本年度は、医療制度改革に伴う「特定健康診査」と「特定保健指導」の実施体制の確立を図るとともに、「後期高齢者医療制度」の取り組みも進めます。さらに、介護予防事業や地域ケア事業の拡充のほか、制度改正に伴う課題についての国や東京都への問題提起など、基礎自治体としてできる限りのセーフティーネットの機能を果たす取り組みを進めます。
以上のような3つの「未来への投資」の取り組みは、「第3次基本計画(第2次改定)」によって総合的かつ着実に推進していきます。また、この第2次改定は、第3次基本計画の最終段階の取り組みであることから、計画目標全体の達成にも力を尽くしていきます。
私は、昨年の市長選挙で皆様から引き続き信任をいただき、市長として「2期目の2年目」を迎えますが、心も新たに、誠心誠意、全力で、市政運営に取り組んでいく決意です。
第119回 平成20(2008)年3月16日公開
子どもたちの柔軟性に教えられ
少子化の進行が言われて久しいのですが、春の気配が強まると共に、市内の児童遊園や公園には子どもたちの声が増えてきて、三鷹市では本当に少子化傾向があるのかと思いたくなるようなこの頃です。
今年度、市民の皆様の声を反映しつつ改定作業を進めてきた「第3次三鷹市基本計画(第2次改定)」では、7つの最重点プロジェクトに、引き続き「健やかに育ち笑顔がきらめく、子ども・子育て支援プロジェクト」を含めています。
平成16年12月にまとめた「次世代育成支援行動計画2010」の達成に向け、私は毎年のように保育園を新設し、定員を増やし、一時保育やひろば事業など在宅子育て家庭に向けた支援策も拡充してきました。けれども、「待機児童数」は減ってはいません。日本では「仕事と生活の調和(ワーク・ライフ・バランス)」が、十分に図られていないことも要因の一つと考えられます。

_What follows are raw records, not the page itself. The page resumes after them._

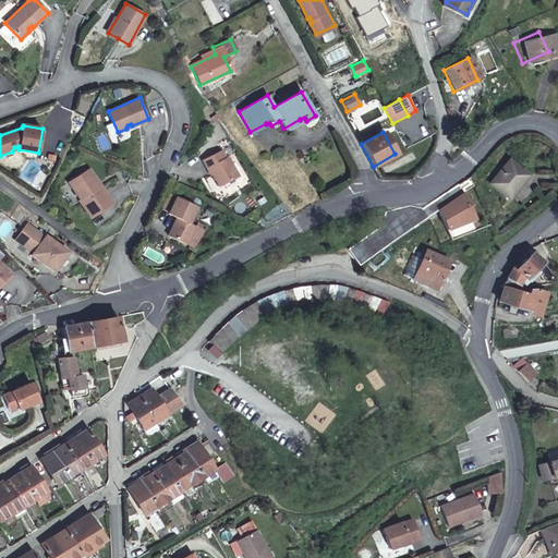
[(225,157),(221,149),(203,159),(207,167),(208,166),(218,184),(237,174),(227,156),(225,157)]
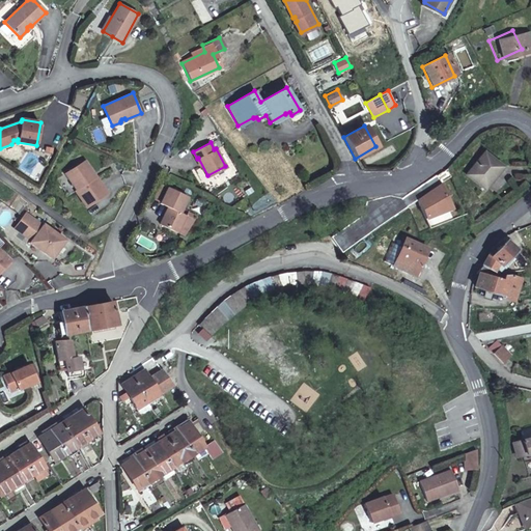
[(501,165),(482,151),(466,174),(484,188),(501,165)]
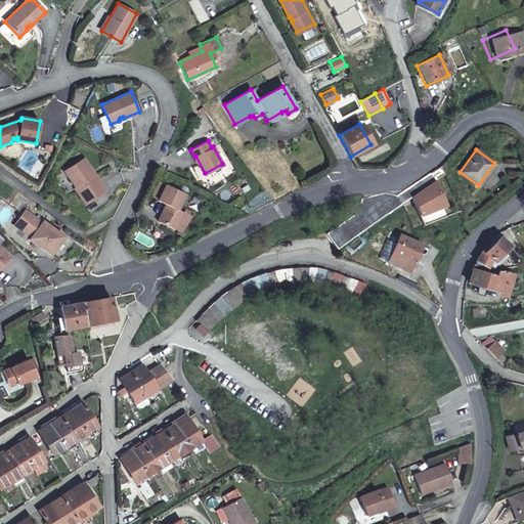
[(78,166),(77,164),(66,171),(76,186),(75,187),(85,205),(106,190),(95,174),(93,175),(91,172),(93,171),(87,161),(78,166)]
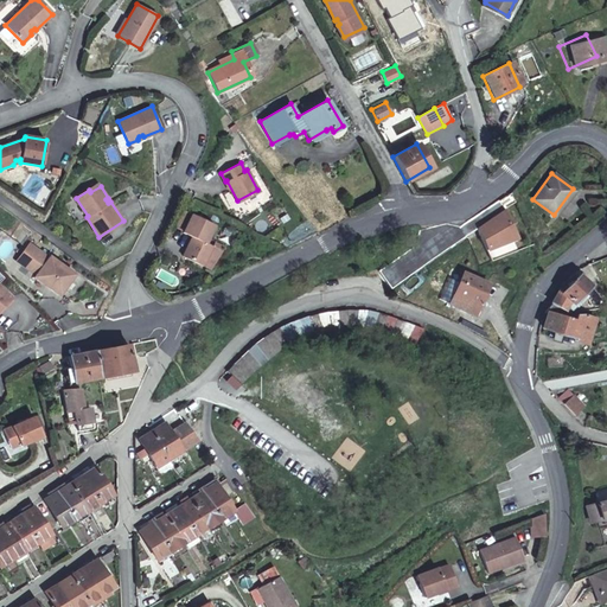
[(496,200),(491,203),(479,218),(467,234),(467,235),(478,228),(491,261),(511,253),(516,249),(512,240),(516,238),(504,211),(496,200)]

さて、2月20日に三鷹市立西野保育園の建て替えが終わり竣工記念式を行いました(写真)。園児たちは仮園舎での10カ月余りを経て、2月末からは新園舎での毎日が始まりました。1年間に環境が2度も変わるにも関わらず、新しい保育園に移ることを楽しみにしていてくれた園児たちも、そろそろ新園舎に通いなれる頃でしょうか。
たくましい子どもたちの柔軟性におとなたちはいつも教えられます。時間は前に進んでいること、そして、環境を生かして生きていくのは、私たち自身であることを。